#### Task prompt
Both the line containing "Chair Christensen called" and the line containing "Questions regarding sustainability" belong to the span. Output exactly that span from the listing below, and nothing outside it.

**** Materials provided

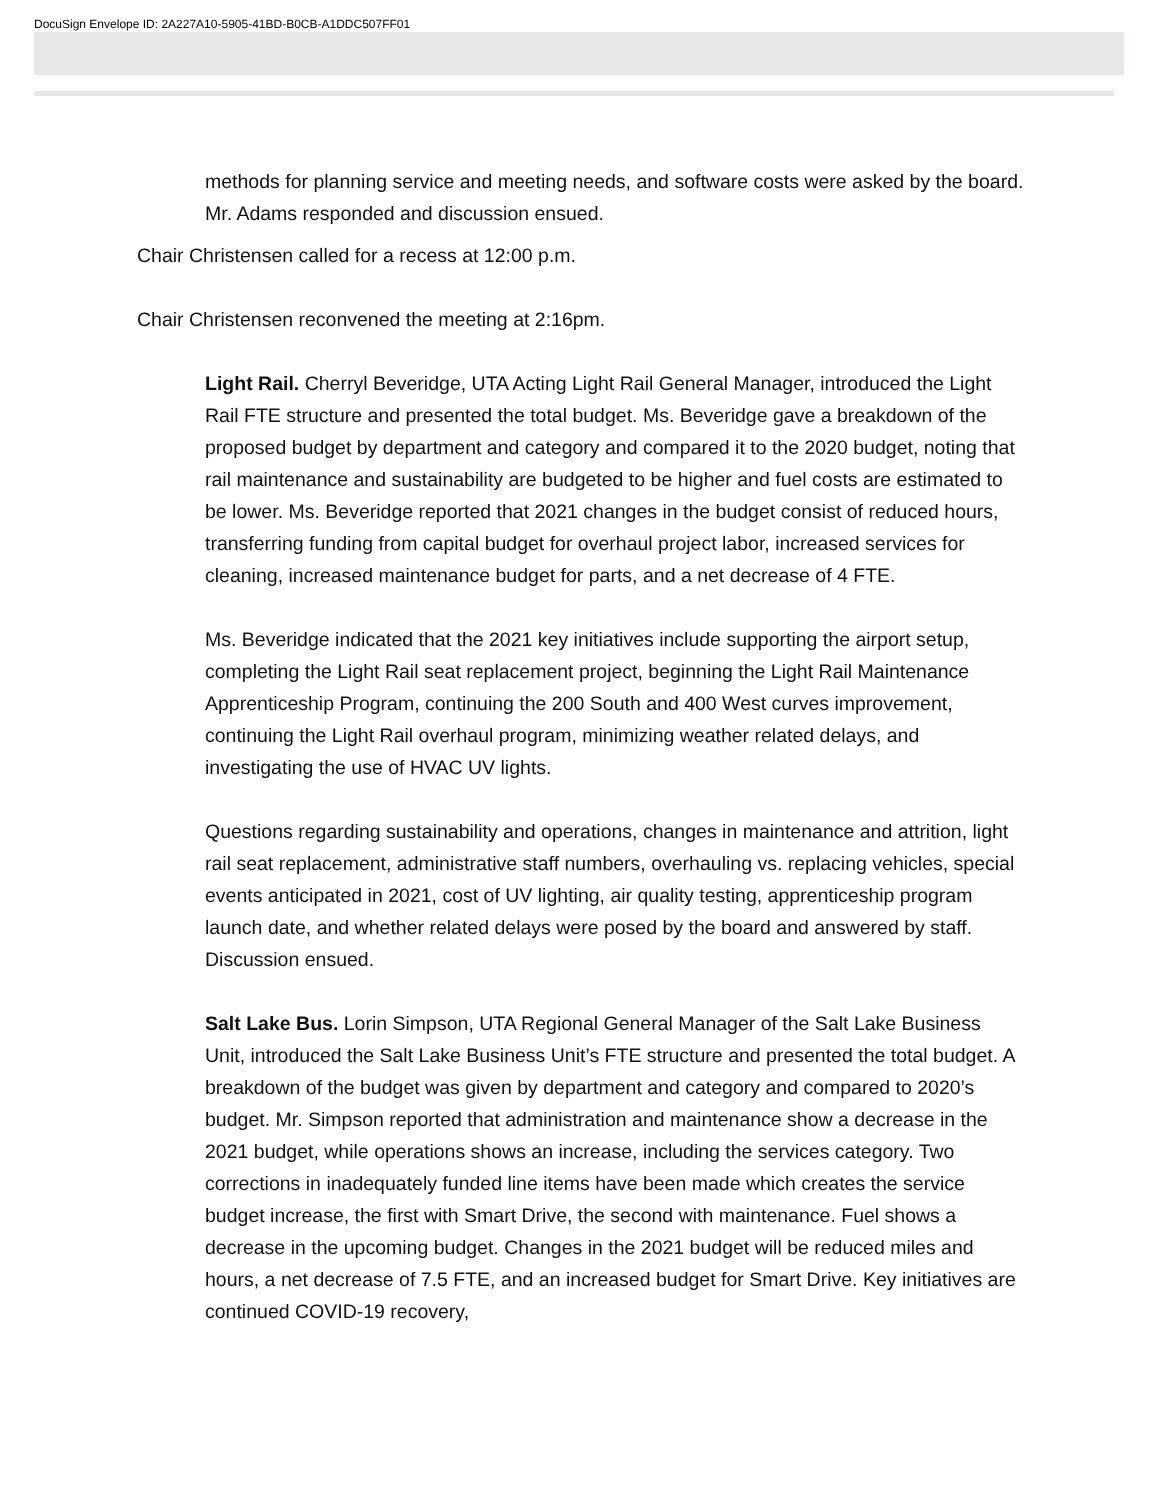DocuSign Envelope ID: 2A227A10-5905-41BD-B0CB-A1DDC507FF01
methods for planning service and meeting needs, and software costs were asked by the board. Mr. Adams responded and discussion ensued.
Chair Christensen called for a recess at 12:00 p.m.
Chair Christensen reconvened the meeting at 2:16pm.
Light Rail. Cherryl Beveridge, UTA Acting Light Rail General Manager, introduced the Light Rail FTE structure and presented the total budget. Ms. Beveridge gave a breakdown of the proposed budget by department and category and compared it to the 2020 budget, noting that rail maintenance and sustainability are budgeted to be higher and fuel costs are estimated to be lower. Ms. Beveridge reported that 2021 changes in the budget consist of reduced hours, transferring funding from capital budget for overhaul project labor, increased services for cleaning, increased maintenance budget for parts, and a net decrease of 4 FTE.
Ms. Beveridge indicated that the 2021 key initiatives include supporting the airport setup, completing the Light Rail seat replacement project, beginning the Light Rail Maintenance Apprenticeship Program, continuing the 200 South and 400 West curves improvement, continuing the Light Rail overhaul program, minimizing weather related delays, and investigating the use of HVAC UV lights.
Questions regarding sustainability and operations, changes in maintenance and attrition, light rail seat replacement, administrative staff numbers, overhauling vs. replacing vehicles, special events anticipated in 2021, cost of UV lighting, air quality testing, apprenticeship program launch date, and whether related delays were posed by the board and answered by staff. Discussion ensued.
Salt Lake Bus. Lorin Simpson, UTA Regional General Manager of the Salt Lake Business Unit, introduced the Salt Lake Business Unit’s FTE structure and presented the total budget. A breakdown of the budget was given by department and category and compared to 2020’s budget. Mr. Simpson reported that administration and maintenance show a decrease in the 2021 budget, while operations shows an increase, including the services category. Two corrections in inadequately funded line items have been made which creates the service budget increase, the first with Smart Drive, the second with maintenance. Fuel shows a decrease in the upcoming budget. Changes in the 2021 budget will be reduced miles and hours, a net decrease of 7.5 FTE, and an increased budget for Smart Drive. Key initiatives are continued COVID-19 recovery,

********

#### Expected output
Chair Christensen called for a recess at 12:00 p.m.
Chair Christensen reconvened the meeting at 2:16pm.
Light Rail. Cherryl Beveridge, UTA Acting Light Rail General Manager, introduced the Light Rail FTE structure and presented the total budget. Ms. Beveridge gave a breakdown of the proposed budget by department and category and compared it to the 2020 budget, noting that rail maintenance and sustainability are budgeted to be higher and fuel costs are estimated to be lower. Ms. Beveridge reported that 2021 changes in the budget consist of reduced hours, transferring funding from capital budget for overhaul project labor, increased services for cleaning, increased maintenance budget for parts, and a net decrease of 4 FTE.
Ms. Beveridge indicated that the 2021 key initiatives include supporting the airport setup, completing the Light Rail seat replacement project, beginning the Light Rail Maintenance Apprenticeship Program, continuing the 200 South and 400 West curves improvement, continuing the Light Rail overhaul program, minimizing weather related delays, and investigating the use of HVAC UV lights.
Questions regarding sustainability and operations, changes in maintenance and attrition, light rail seat replacement, administrative staff numbers, overhauling vs. replacing vehicles, special events anticipated in 2021, cost of UV lighting, air quality testing, apprenticeship program launch date, and whether related delays were posed by the board and answered by staff. Discussion ensued.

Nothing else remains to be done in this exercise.